Halliday appealing drug convictions for sake of sons
© Jonathan Riley
Crowds lined the Hwy 303 through Conway to welcome Philip Halliday on Sunday afternoon, Feb. 17.
Philip Halliday was asleep when the captain woke him to ask who was shooting at them.
Philip didn’t know. Someone was shooting out the windows of the bridge. Someone was yelling for them to stop the ship.
“I had no clue who it was,” says Philip. “I thought it was pirates. I asked the captain if they had pirates here.”
It was the morning of Dec. 20 2009.
Philip was on the Destiny Empress about 370 km off the Spanish coast. He thought they had another few days left in the trip.
He also thought crew of seven was transporting an empty ship from Trinidad to buyers in Spain.
The gunshots and the commands to stop to continued. So they stopped the ship and Philip was hiding on his hands and knees when someone came up behind him, tied his hands behind his back and told him not to look at them.
“All I was thinking was that these were pirates and we had nothing on this ship,” says Philip. “I was sure we were going to get shot.”
They made him walk, head down to his room on the ship which held an old large safe.
They asked for the key and Philip told them he had never seen it open. They slapped him and then asked him “What are we here for?”
“I guessed you want money,” he told them. “You want in the safe, it must be money.”
They slapped him again and walked out.
It was only then as they walked away he noticed the word ‘Policia’ and their jackets.
“I thought good, I won’t get shot,” he says.
The Spanish police went through the whole ship and found nothing. It took them another two days to find the 1200 kg of cocaine someone had hidden on board.
Philip himself says he didn’t learn about the drugs until the captain visited him in the hospital a couple weeks later.
Philip says he had no idea the drugs were there.
Asked how he could miss that much cocaine, he responds simply “It’s a big ship. 65 metre long.”
Still the Spanish authorities charged Philip and the rest of the crew with drug trafficking.
Philip waited three years for a trial.
In the end the judges found him guilty and released him immediately on Wednesday, Feb. 13.
Two others were found guilty with him and also released. Three others had been released in December, including American dive instructor Reginald Stuart II, but they were not given their passports. Philip was the first of the crew to leave Spain.
The captain, Kevin Fletcher was sentenced to nine years.
Another 15 people were arrested throughout Europe in connection to the case; 13 of them pled guilty, one was convicted and one (Michael McDermott) was acquitted.

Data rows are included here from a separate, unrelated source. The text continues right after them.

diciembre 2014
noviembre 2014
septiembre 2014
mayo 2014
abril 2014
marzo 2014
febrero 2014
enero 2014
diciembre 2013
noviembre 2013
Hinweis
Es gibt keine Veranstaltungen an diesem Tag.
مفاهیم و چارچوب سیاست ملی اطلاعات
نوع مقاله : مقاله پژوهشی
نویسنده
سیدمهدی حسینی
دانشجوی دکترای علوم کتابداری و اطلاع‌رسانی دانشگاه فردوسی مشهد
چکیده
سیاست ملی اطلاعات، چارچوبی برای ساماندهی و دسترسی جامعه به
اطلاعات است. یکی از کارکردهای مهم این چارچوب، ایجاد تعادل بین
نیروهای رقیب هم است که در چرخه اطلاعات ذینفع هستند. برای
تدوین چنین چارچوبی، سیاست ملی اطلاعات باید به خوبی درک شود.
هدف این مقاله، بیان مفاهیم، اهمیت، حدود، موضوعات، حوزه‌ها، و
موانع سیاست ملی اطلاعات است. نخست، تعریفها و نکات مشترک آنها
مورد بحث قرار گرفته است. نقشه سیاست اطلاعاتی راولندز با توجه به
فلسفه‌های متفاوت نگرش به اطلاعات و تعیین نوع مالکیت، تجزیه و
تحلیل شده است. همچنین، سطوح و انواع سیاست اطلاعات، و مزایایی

The 14 received a total of 79 years.
Halliday is back in Canada and has already started the process of appealing the guilty verdict.
“Because I’m innocent,” he says.
His wife Sheree says they are appealing for the sake of their sons and any future grandchildren.
“It didn’t matter so much to us,” says Sheree. “What matters is he’s home. But I’d like it for our sons and for our grandchildren to know his name was cleared.”